The WRI notes that the impacts of tight wood supply will likely lead to changes in the price, availability and supply chains of wood pallets, pulp and paper products.
According to the FEFPEB, the European supply of wooden pallets could face significant and increasing pressure following the invasion of Ukraine by Russia. Some countries reportedly source up to 25% of their pallet and packaging wood from Russia, Belarus and Ukraine. Wooden pallets are a major requirement for the transport of many goods around the world and, with supply chain tensions continuing to play out globally, this could lead to further disruptions in product flows.
As for pulp and paper, the impacts could depend on the application. According to Moody’s, the paper packaging industry has implemented price increases over the past year in an attempt to counter rising input costs. This segment of the wood and forest products industry could experience a 6% increase in revenues over the next 12 months.
However, Moody’s also notes that there will be a decline in profits for the industry as a whole, with the growth trend in the paper packaging sector not enough to offset declines in other areas. As Cepi reports that the paper and board industry is “rebounding” from the challenges of COVID-19, it explains that the supply and demand for materials, such as pulp, faced great uncertainty even before Russia invaded Ukraine.
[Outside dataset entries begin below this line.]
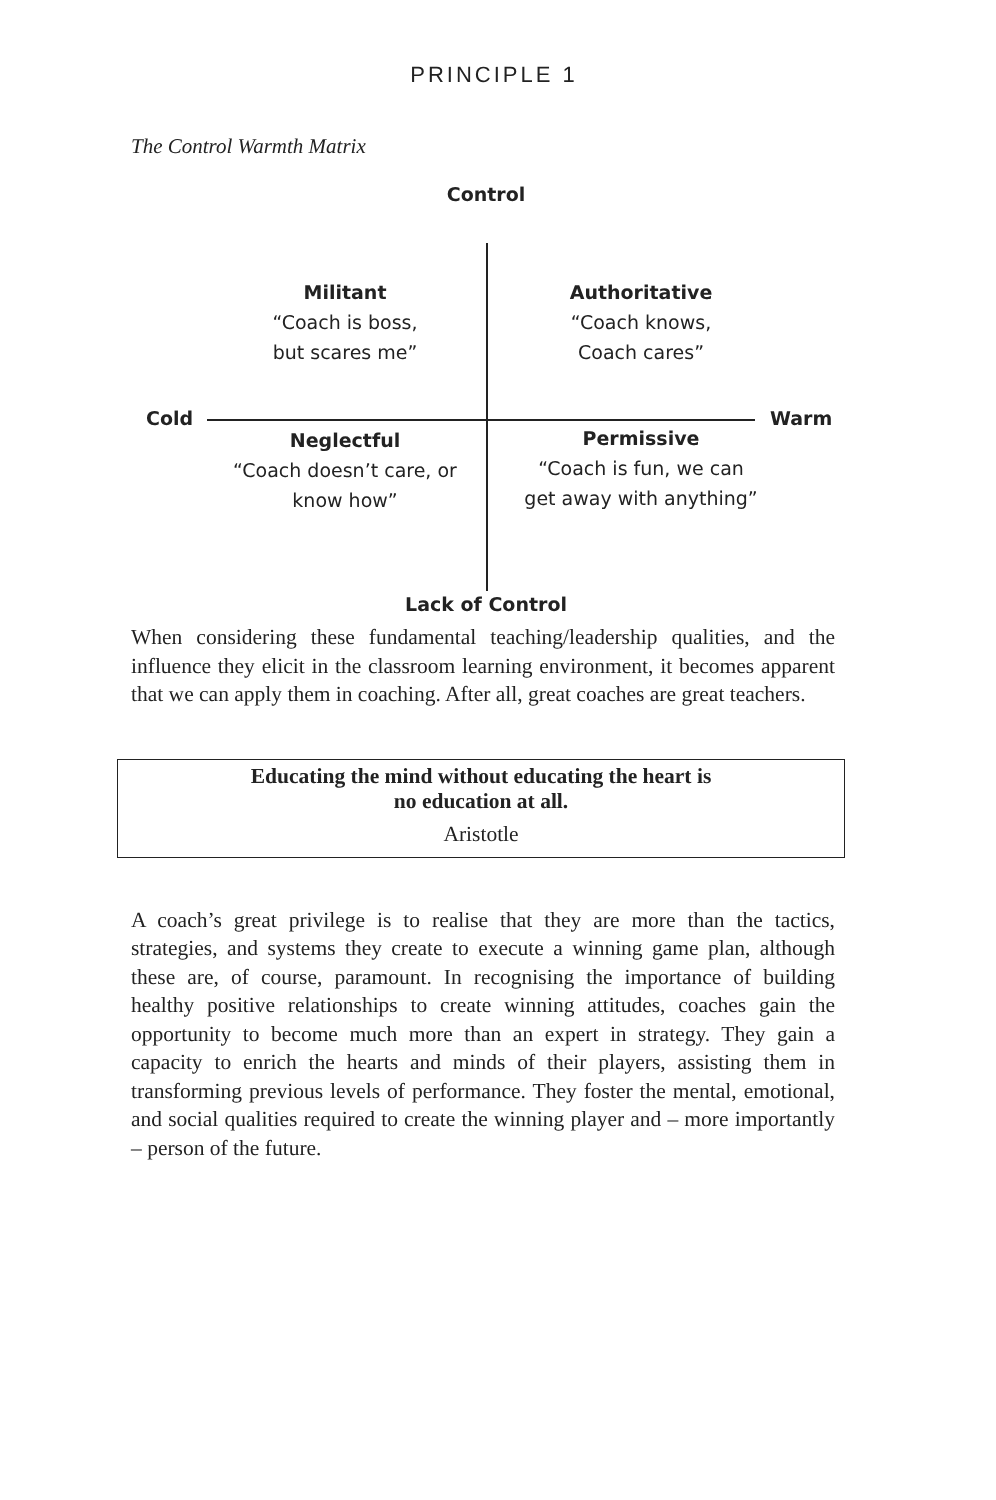PRINCIPLE 1
The Control Warmth Matrix
Control
Cold Warm
Militant
“Coach is boss,
but scares me”
Authoritative
“Coach knows,
Coach cares”
Neglectful
“Coach doesn’t care, or
know how”
Permissive
“Coach is fun, we can
get away with anything”
Lack of Control
When considering these fundamental teaching/leadership qualities, and the influence they elicit in the classroom learning environment, it becomes apparent that we can apply them in coaching. After all, great coaches are great teachers.
Educating the mind without educating the heart is
no education at all.
Aristotle
A coach’s great privilege is to realise that they are more than the tactics, strategies, and systems they create to execute a winning game plan, although these are, of course, paramount. In recognising the importance of building healthy positive relationships to create winning attitudes, coaches gain the opportunity to become much more than an expert in strategy. They gain a capacity to enrich the hearts and minds of their players, assisting them in transforming previous levels of performance. They foster the mental, emotional, and social qualities required to create the winning player and – more importantly – person of the future.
Cepi has since written to the European Commission asking for help for the paper and pulp industry in a context of rising costs. The organization says the slowdown in production at European paper mills threatens the jobs of more than 4 million people, while the supply of paper-based packaging for transport and delivery to essential downstream industries like the food and pharmaceuticals could be strained. Cepi’s call for the industry to be recognized as an essential sector so it can “keep the light on” suggests that current and emerging challenges could have serious consequences for the wood, forest products and wood industries. adjacent packaging.